Geology was a great fit for me because I loved the outdoors. I hated being inside.  Even now, I have to get out and take a drive, look at rocks or visually gage a stream.  My career in geology started as a boy running through the fields of straw and stunted native juniper trees in my hometown, Basking Ridge, NJ.  This was before the town was as built up as it is.  Four years in Boy Scouts led me to mapping and to team work.  I knew that the steep hill that we tobogganed down (we crashed and blacked out, and then went home to tell our tale) was a terminal moraine.  

 

When I got to Lafayette, I was an Economics major, but although Macroeconomics was fascinating, I could not see myself, inside again, practicing “the Dismal Science”, so I took Geology in my second year.  The big moment of commitment came during a field trip,looking down at Professor Faas, who was gesturing broadly in the bottom of a glacial outwash basin, pleading for our understanding. I practically grabbed him by the collar in his office that night, and said, “Doctor Faas, you will make me a Geologist”. He said, “John, you won’t make much money.” I said, “I don’t care” and repeated my demand. 
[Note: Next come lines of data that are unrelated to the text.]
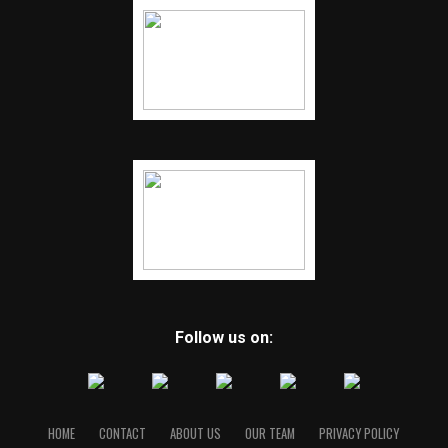
Follow us on:
HOME
CONTACT
ABOUT US
OUR TEAM
PRIVACY POLICY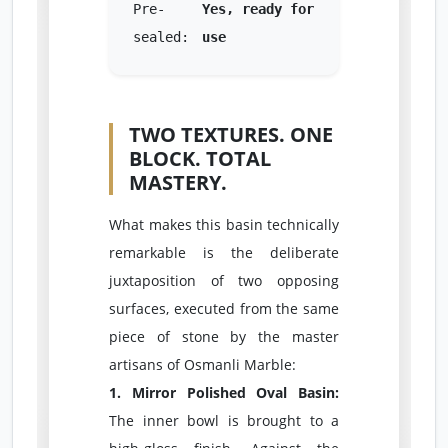
Pre-
Yes, ready for
sealed:
use
TWO TEXTURES. ONE
BLOCK. TOTAL
MASTERY.
What makes this basin technically
remarkable is the deliberate
juxtaposition of two opposing
surfaces, executed from the same
piece of stone by the master
artisans of Osmanli Marble:
1. Mirror Polished Oval Basin:
The inner bowl is brought to a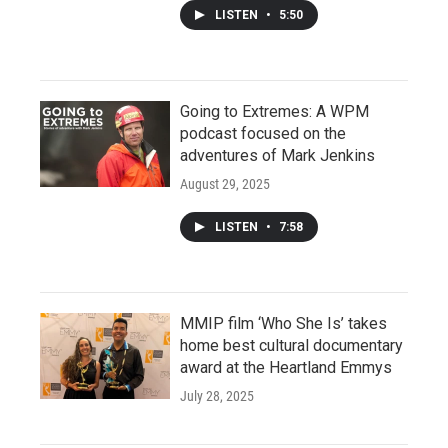
LISTEN
•
5:50
Going to Extremes: A WPM
podcast focused on the
adventures of Mark Jenkins
August 29, 2025
LISTEN
•
7:58
MMIP film ‘Who She Is’ takes
home best cultural documentary
award at the Heartland Emmys
July 28, 2025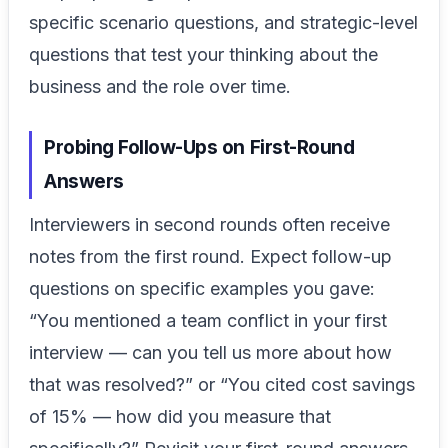
specific scenario questions, and strategic-level
questions that test your thinking about the
business and the role over time.
Probing Follow-Ups on First-Round
Answers
Interviewers in second rounds often receive
notes from the first round. Expect follow-up
questions on specific examples you gave:
“You mentioned a team conflict in your first
interview — can you tell us more about how
that was resolved?” or “You cited cost savings
of 15% — how did you measure that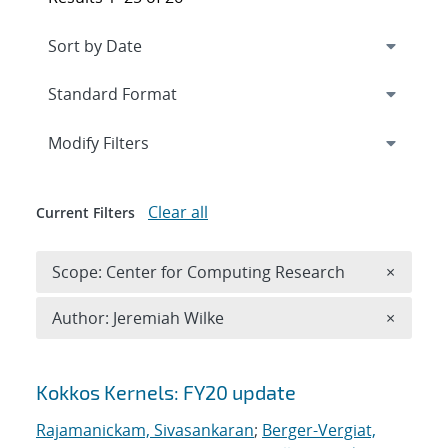
Expand
section
Modify Filters
Clear all
Current Filters
Remove 
Scope: Center for Computing Research
×
Remove A
Author: Jeremiah Wilke
×
Search results
Kokkos Kernels: FY20 update
Rajamanickam, Sivasankaran
;
Berger-Vergiat,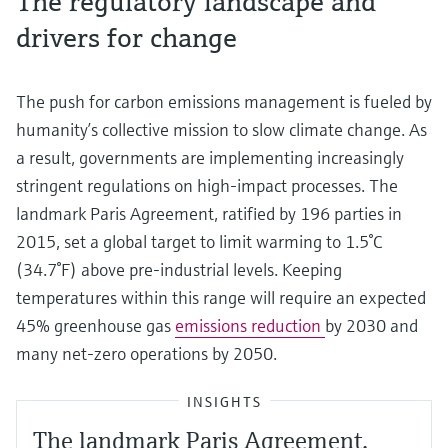
The regulatory landscape and
drivers for change
The push for carbon emissions management is fueled by
humanity’s collective mission to slow climate change. As
a result, governments are implementing increasingly
stringent regulations on high-impact processes. The
landmark Paris Agreement, ratified by 196 parties in
2015, set a global target to limit warming to 1.5°C
(34.7°F) above pre-industrial levels. Keeping
temperatures within this range will require an expected
45% greenhouse gas
emissions reduction
by 2030 and
many net-zero operations by 2050.
INSIGHTS
The landmark Paris Agreement,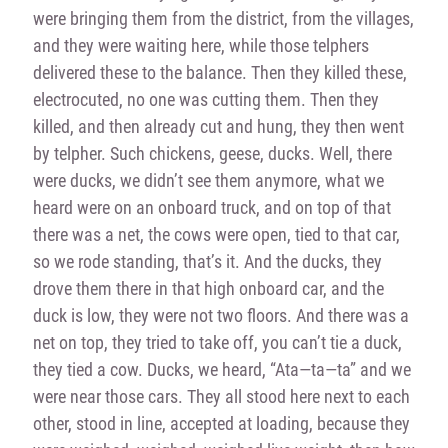
were bringing them from the district, from the villages,
and they were waiting here, while those telphers
delivered these to the balance. Then they killed these,
electrocuted, no one was cutting them. Then they
killed, and then already cut and hung, they then went
by telpher. Such chickens, geese, ducks. Well, there
were ducks, we didn’t see them anymore, what we
heard were on an onboard truck, and on top of that
there was a net, the cows were open, tied to that car,
so we rode standing, that’s it. And the ducks, they
drove them there in that high onboard car, and the
duck is low, they were not two floors. And there was a
net on top, they tried to take off, you can’t tie a duck,
they tied a cow. Ducks, we heard, “Ata—ta—ta” and we
were near those cars. They all stood here next to each
other, stood in line, accepted at loading, because they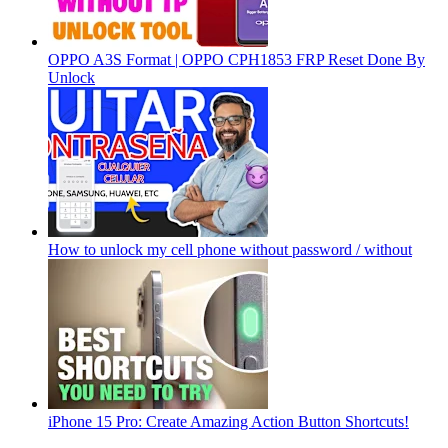
OPPO A3S Format | OPPO CPH1853 FRP Reset Done By
Unlock
How to unlock my cell phone without password / without
iPhone 15 Pro: Create Amazing Action Button Shortcuts!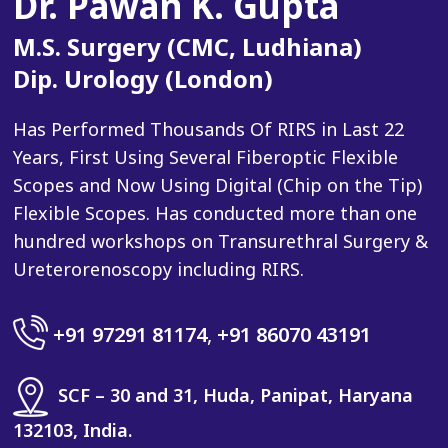
Dr. Pawan K. Gupta
M.S. Surgery (CMC, Ludhiana)
Dip. Urology (London)
Has Performed Thousands Of RIRS in Last 22
Years, First Using Several Fiberoptic Flexible
Scopes and Now Using Digital (Chip on the Tip)
Flexible Scopes. Has conducted more than one
hundred workshops on Transurethral Surgery &
Ureterorenoscopy including RIRS.
+91 97291 81174
,
+91 86070 43191
SCF – 30 and 31, Huda, Panipat, Haryana
132103, India.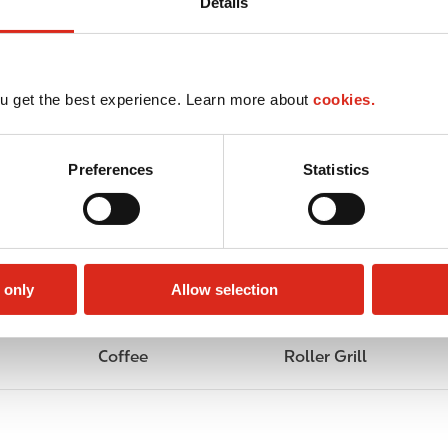
Details
u get the best experience. Learn more about
cookies.
Preferences
Statistics
 only
Allow selection
Coffee
Roller Grill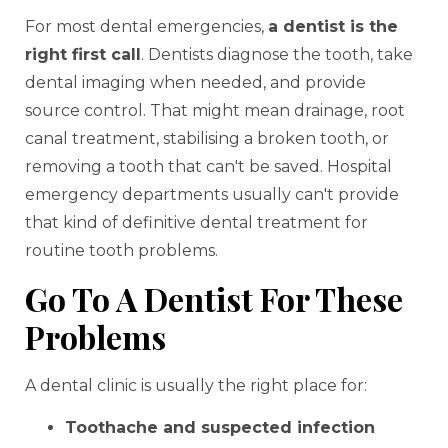
For most dental emergencies,
a dentist is the
right first call
. Dentists diagnose the tooth, take
dental imaging when needed, and provide
source control. That might mean drainage, root
canal treatment, stabilising a broken tooth, or
removing a tooth that can't be saved. Hospital
emergency departments usually can't provide
that kind of definitive dental treatment for
routine tooth problems.
Go To A Dentist For These
Problems
A dental clinic is usually the right place for:
Toothache and suspected infection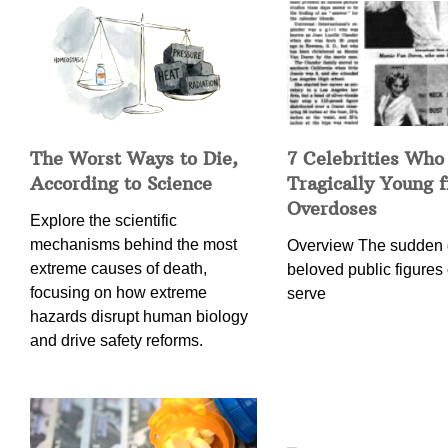
The Worst Ways to Die,
7 Celebrities Who
According to Science
Tragically Young 
Overdoses
Explore the scientific
mechanisms behind the most
Overview The sudden 
extreme causes of death,
beloved public figures 
focusing on how extreme
serve
hazards disrupt human biology
and drive safety reforms.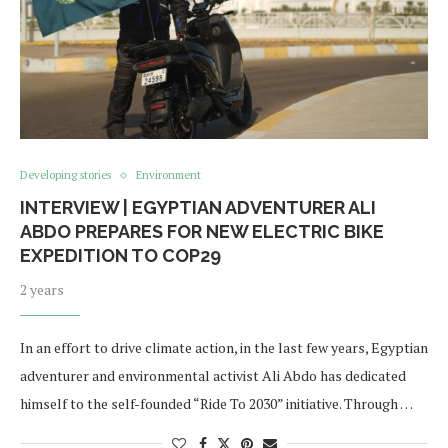
Developing stories
Environment
INTERVIEW | EGYPTIAN ADVENTURER ALI
ABDO PREPARES FOR NEW ELECTRIC BIKE
EXPEDITION TO COP29
2 years
In an effort to drive climate action, in the last few years, Egyptian
adventurer and environmental activist Ali Abdo has dedicated
himself to the self-founded “Ride To 2030” initiative. Through …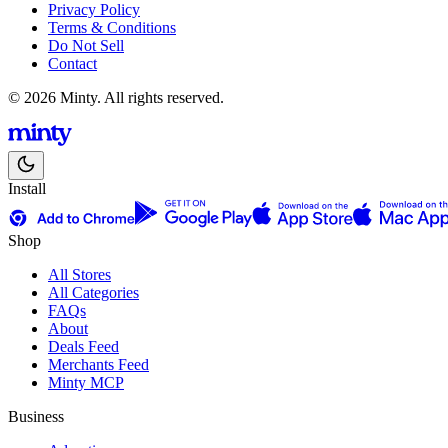
Privacy Policy
Terms & Conditions
Do Not Sell
Contact
© 2026 Minty. All rights reserved.
Install
Shop
All Stores
All Categories
FAQs
About
Deals Feed
Merchants Feed
Minty MCP
Business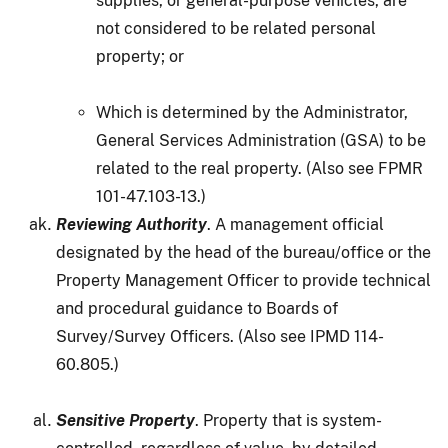
supplies, or general-purpose vehicles, are
not considered to be related personal
property; or
Which is determined by the Administrator,
General Services Administration (GSA) to be
related to the real property. (Also see FPMR
101-47.103-13.)
Reviewing Authority
. A management official
designated by the head of the bureau/office or the
Property Management Officer to provide technical
and procedural guidance to Boards of
Survey/Survey Officers. (Also see IPMD 114-
60.805.)
Sensitive Property
. Property that is system-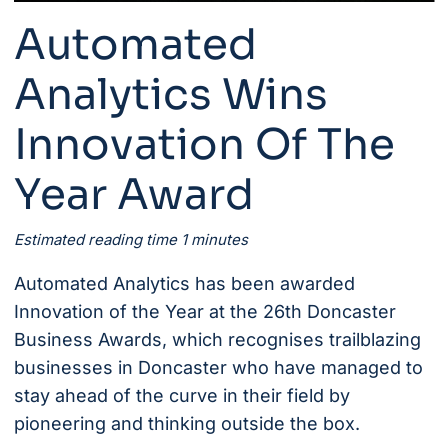
Automated
Analytics Wins
Innovation Of The
Year Award
Estimated reading time 1 minutes
Automated Analytics
has been awarded
Innovation of the Year at the 26th
Doncaster
Business Awards
, which recognises trailblazing
businesses in Doncaster who have managed to
stay ahead of the curve in their field by
pioneering and thinking outside the box.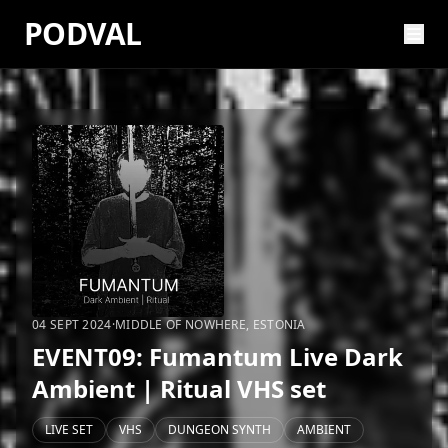
PODVAL
04 SEPT 2024
·
MIDDLE OF NOWHERE, ESTONIA
EVENT09: ‪Fumantum Live Dark
Ambient | Ritual VHS set
LIVE SET
VHS
DUNGEON SYNTH
AMBIENT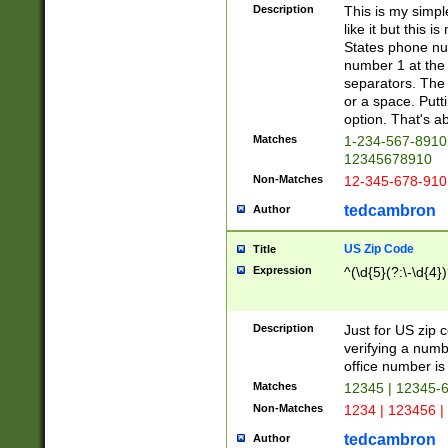
Description
This is my simp
like it but this
States phone nu
number 1 at the 
separators. The 
or a space. Putt
option. That's ab
Matches
1-234-567-8910 
12345678910
Non-Matches
12-345-678-910
tedcambron
Author
US Zip Code
Title
Expression
^(\d{5}(?:\-\d{4}
Description
Just for US zip 
verifying a numb
office number is 
Matches
12345 | 12345-
Non-Matches
1234 | 123456 |
tedcambron
Author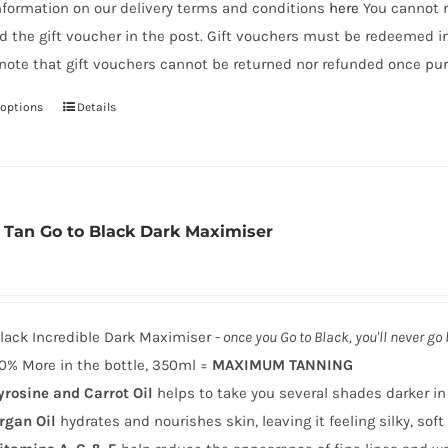
nformation on our delivery terms and conditions
here
You cannot r
d the gift voucher in the post. Gift vouchers must be redeemed i
note that gift vouchers cannot be returned nor refunded once pur
 options
Details
This
product
has
multiple
variants.
 Tan Go to Black Dark Maximiser
The
options
may
be
lack Incredible Dark Maximiser -
once you Go to Black, you'll never go
chosen
0% More in the bottle, 350ml =
MAXIMUM TANNING
on
yrosine and Carrot Oil
helps to take you several shades darker in
the
rgan Oil
hydrates and nourishes skin, leaving it feeling silky, sof
product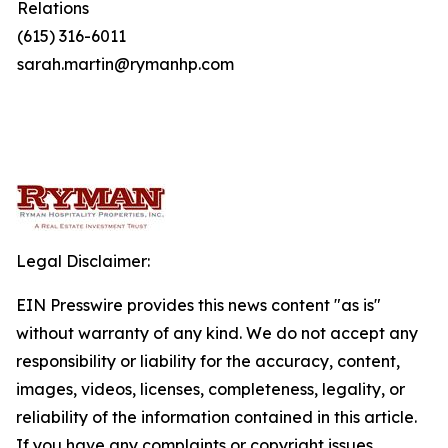
Relations
(615) 316-6011
sarah.martin@rymanhp.com
Legal Disclaimer:
EIN Presswire provides this news content "as is"
without warranty of any kind. We do not accept any
responsibility or liability for the accuracy, content,
images, videos, licenses, completeness, legality, or
reliability of the information contained in this article.
If you have any complaints or copyright issues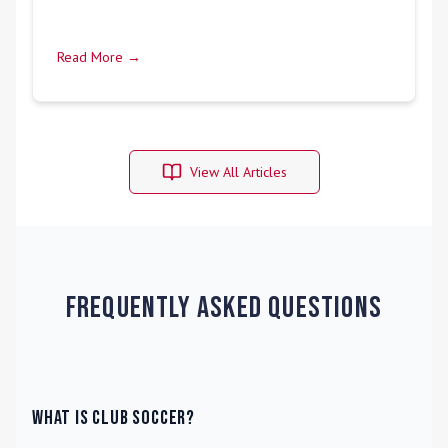
Read More →
View All Articles
Frequently Asked Questions
What is Club Soccer?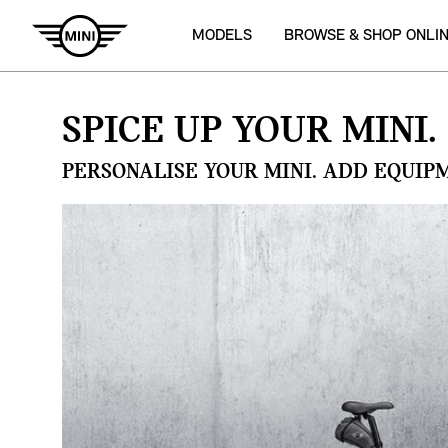
MODELS
BROWSE & SHOP ONLI
SPICE UP YOUR MINI.
PERSONALISE YOUR MINI. ADD EQUIP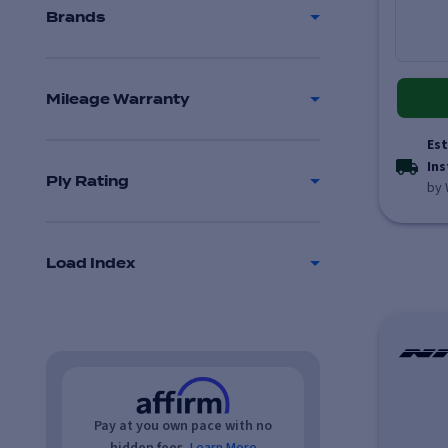
Brands
Mileage Warranty
Est
Ins
Ply Rating
by 
Load Index
Pay at you own pace with no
John doing office map work

 
College was very hard for me, but I had avocations; marching band, I helped start the Lafayette Crew and was its 2nd President, College Church and staffed the coffee house in Hogg Hall, the Gourd.  I loved all things that had to do with stratigraphy and mineralogy came easily. I got pounded in Structural Geology and Igneous Petrology and was told that I would never be a structural geologist. 
 
So, what! My mom got me a job interview with a neighbor, who knew me from summer afternoons of my playing Badminton in his back yard.  When we met, he asked me about my courses. I liked stratigraphy, loved the outdoors and knew how to work with people.  I got a summer job between my Junior and Senior years, standing by a drilling rig describing deep soil samples from coastal plain deposits.  I learned the Unified Soil Classification system and how to take several kinds of engineering soil samples. I drew a gigantic geologic cross-section that stretched around the top of three walls in my office.  The company liked it and the cross-section appeared in later years in several publications about the offshore New Jersey Coastal Plain. So in my very first job, I was really digging into stratigraphy.  That experience would keep on bearing rewards for many years to come. 
 
Long story short, I went back to Lafayette for my Senior year with resolve, graduated, worked for the engineering firm, went to Rutgers for graduate school, did an oceanographic cruise off the coast of Panama for 18 days, finished a landslide thesis (now, famous for it), married this girl I met at Douglass College (blue eyes locked and bam!), then went to Oklahoma to work with Gulf Oil.
 

One of John’s field sketches of a Louisiana Oil Rig

At Gulf, I learned that geologic formations can be charted electrically and geophysically. The company research at that time evaluated interstitial voids, and called the doorways between them, “pore throats”. Geophysical and Optical Microscope measures (where is my point-counter?) can be compared to pressure and flow tests and ultimately to well production, be it as groundwater or energy products (shale gas, natural gas, condensate or oil, tar oil).

 
I am approaching age 66. Recognize that I am in thrall with my field (stratigraphy, structural geology, groundwater, landuse, landslides, streamflow).  My growing up, Lafayette, my first job, my faith and determination made that possible. Lafayette had a determining role.  Good leaders in public office and in business respect the school and the Geology Department.  This means that I got opportunities that dove-tailed. Greater success takes time. Lafayette geologists coming behind me, have experienced the same kind of success in their chosen professions of public service, teaching and consulting.  
 

John on a four wheeler at a Oregon Nursery, getting ready to go measure wells

I am still having fun in my field.  Some of my recent consulting has revisited study areas where I worked for the Oregon Water Resources Department, thirty years ago, right down to an aquifer test that I did in 1986.  With the experience that I have gained in the rocks within 20 miles around my home in Salem, Oregon, I was able to figure out why that aquifer test did not demonstrate any interference in the observation wells.  I have a big hearing coming up on a hilltop residential area and will be running more tests with my 2nd son.  Life is rich.